I'm reading "The Drunkard's Walk" now and cannot understand one story from it.
Here it goes:
Imagine that George Lucas makes a new Star Wars film and in one test market decides to perform a crazy experiment. He releases the identical film under two titles: "Star Wars: Episode A" and "Star Wars: Episode B". Each film has its own marketing campaign and distribution schedule, with the corresponding details identical except that the trailers and ads for one film say "Episode A" and those for the other, "Episode B".
Now we make a contest out of it. Which film will be more popular? Say we look at the first 20,000 moviegoers and record the film they choose to see (ignoring those die-hard fans who will go to both and then insist there were subtle but meaningful differences between the two). Since the films and their marketing campaigns are identical, we can mathematically model the game this way: Imagine lining up all the viewers in a row and flipping a coin for each viewer in turn. If the coin lands heads up, he or she sees Episode A; if the coin lands tails up, it’s Episode B. Because the coin has an equal chance of coming up either way, you might think that in this experimental box office war each film should be in the lead about half the time.

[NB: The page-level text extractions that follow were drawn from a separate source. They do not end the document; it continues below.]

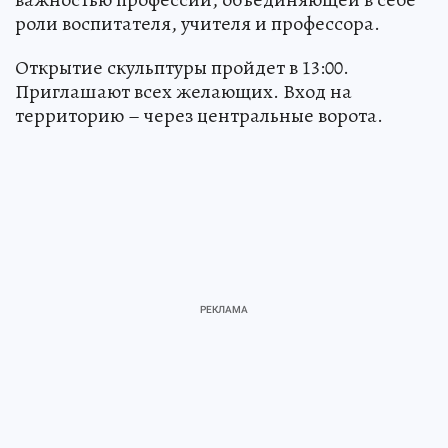
роли воспитателя, учителя и профессора.
Открытие скульптуры пройдет в 13:00.
Приглашают всех желающих. Вход на
территорию – через центральные ворота.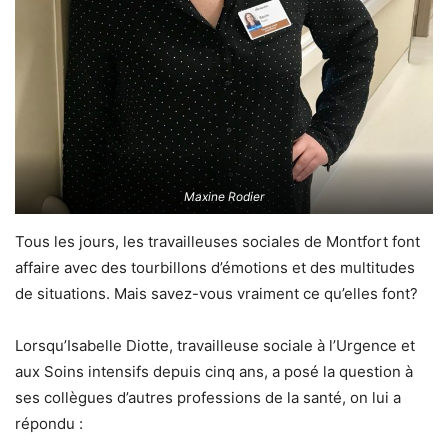
Maxine Rodier
Tous les jours, les travailleuses sociales de Montfort font
affaire avec des tourbillons d’émotions et des multitudes
de situations. Mais savez-vous vraiment ce qu’elles font?
Lorsqu’Isabelle Diotte, travailleuse sociale à l’Urgence et
aux Soins intensifs depuis cinq ans, a posé la question à
ses collègues d’autres professions de la santé, on lui a
répondu :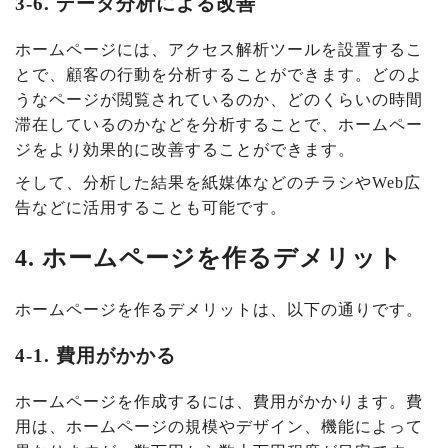
3-6. データ分析による改善
ホームページには、アクセス解析ツールを設置するこ
とで、顧客の行動を分析することができます。どのよ
うなページが閲覧されているのか、どのくらいの時間
滞在しているのかなどを分析することで、ホームペー
ジをより効果的に改善することができます。
そして、分析した結果を紙媒体などのチラシやWeb広
告などに活用することも可能です。
4. ホームページを作るデメリット
ホームページを作るデメリットは、以下の通りです。
4-1. 費用がかかる
ホームページを作成するには、費用がかかります。費
用は、ホームページの規模やデザイン、機能によって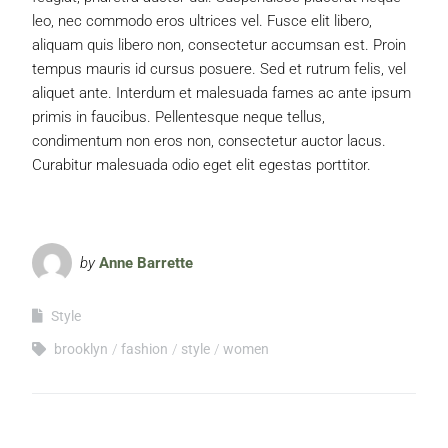
leo, nec commodo eros ultrices vel. Fusce elit libero,
aliquam quis libero non, consectetur accumsan est. Proin
tempus mauris id cursus posuere. Sed et rutrum felis, vel
aliquet ante. Interdum et malesuada fames ac ante ipsum
primis in faucibus. Pellentesque neque tellus,
condimentum non eros non, consectetur auctor lacus.
Curabitur malesuada odio eget elit egestas porttitor.
by
Anne Barrette
Style
brooklyn
fashion
style
women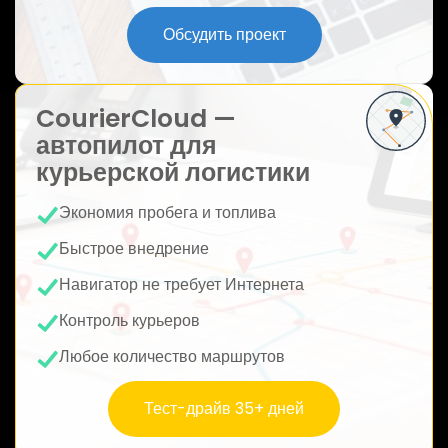
ю
Обсудить проект
CourierCloud —
автопилот для
курьерской логистики
Экономия пробега и топлива
Быстрое внедрение
Навигатор не требует Интернета
Контроль курьеров
Любое количество маршрутов
Тест-драйв 35+ дней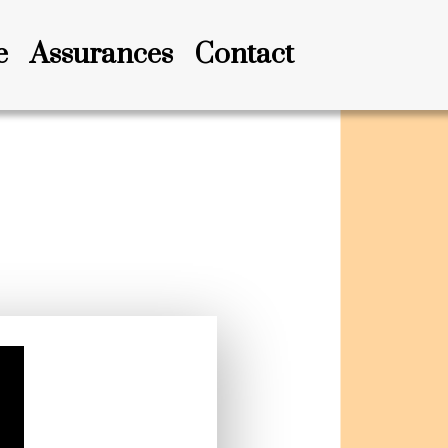
e
Assurances
Contact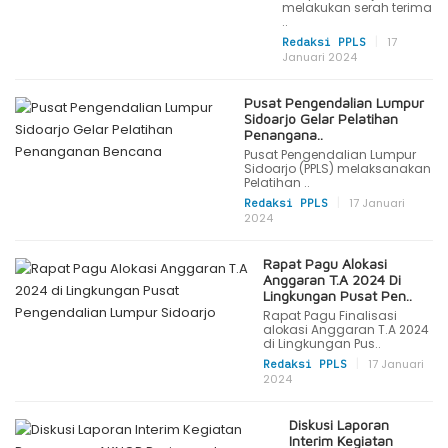
melakukan serah terima
..
|
17
Redaksi PPLS
Januari 2024
Pusat Pengendalian Lumpur
Sidoarjo Gelar Pelatihan
Penangana..
Pusat Pengendalian Lumpur
Sidoarjo (PPLS) melaksanakan
Pelatihan ..
|
17 Januari
Redaksi PPLS
2024
Rapat Pagu Alokasi
Anggaran T.A 2024 Di
Lingkungan Pusat Pen..
Rapat Pagu Finalisasi
alokasi Anggaran T.A 2024
di Lingkungan Pus..
|
17 Januari
Redaksi PPLS
2024
Diskusi Laporan
Interim Kegiatan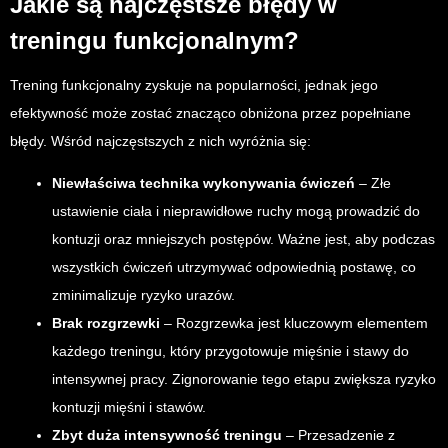
Jakie są najczęstsze błędy w
treningu funkcjonalnym?
Trening funkcjonalny zyskuje na popularności, jednak jego
efektywność może zostać znacząco obniżona przez popełniane
błędy. Wśród najczęstszych z nich wyróżnia się:
Niewłaściwa technika wykonywania ćwiczeń
– Złe
ustawienie ciała i nieprawidłowe ruchy mogą prowadzić do
kontuzji oraz mniejszych postępów. Ważne jest, aby podczas
wszystkich ćwiczeń utrzymywać odpowiednią postawę, co
zminimalizuje ryzyko urazów.
Brak rozgrzewki
– Rozgrzewka jest kluczowym elementem
każdego treningu, który przygotowuje mięśnie i stawy do
intensywnej pracy. Zignorowanie tego etapu zwiększa ryzyko
kontuzji mięśni i stawów.
Zbyt duża intensywność treningu
– Przesadzenie z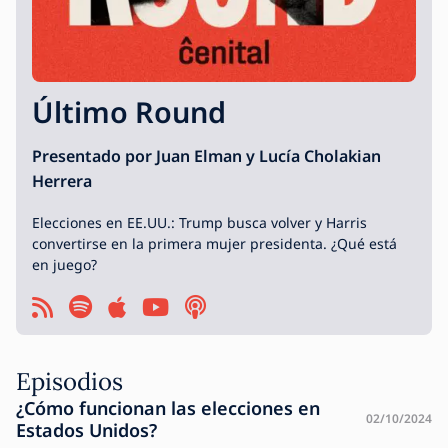
Último Round
Presentado por
Juan Elman
y
Lucía Cholakian
Herrera
Elecciones en EE.UU.: Trump busca volver y Harris
convertirse en la primera mujer presidenta. ¿Qué está
en juego?
Episodios
¿Cómo funcionan las elecciones en
02/10/2024
Estados Unidos?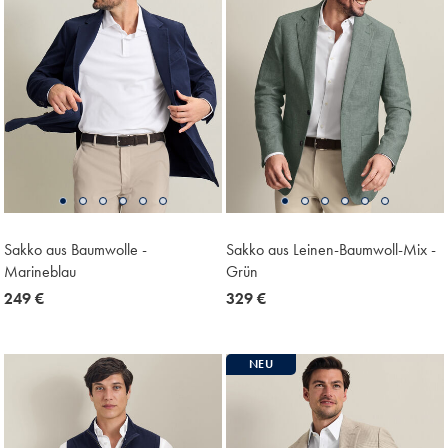
Sakko aus Baumwolle -
Sakko aus Leinen-Baumwoll-Mix -
Marineblau
Grün
now
249 €
now
329 €
249
329
€
€
NEU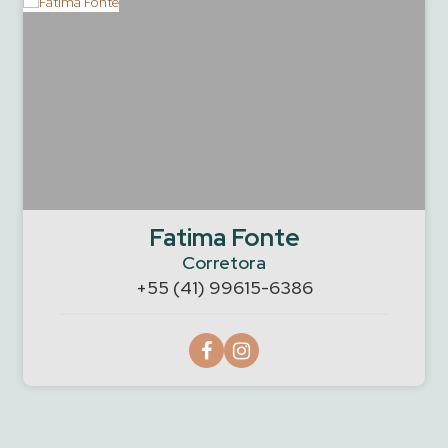
Fatima Fonte
Corretora
+55 (41) 99615-6386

But the mathematics of randomness says otherwise: the most probable number of changes in the lead is 0, and it is 88 times more probable that one of the two films will lead through all 20,000 customers than it is that, say, the lead continuously seesaws"
I, probably incorrectly, attribute this to a plain Bernoulli trials problem, and must say I fail to see why the leader won't seesaw on average! Can anyone explain?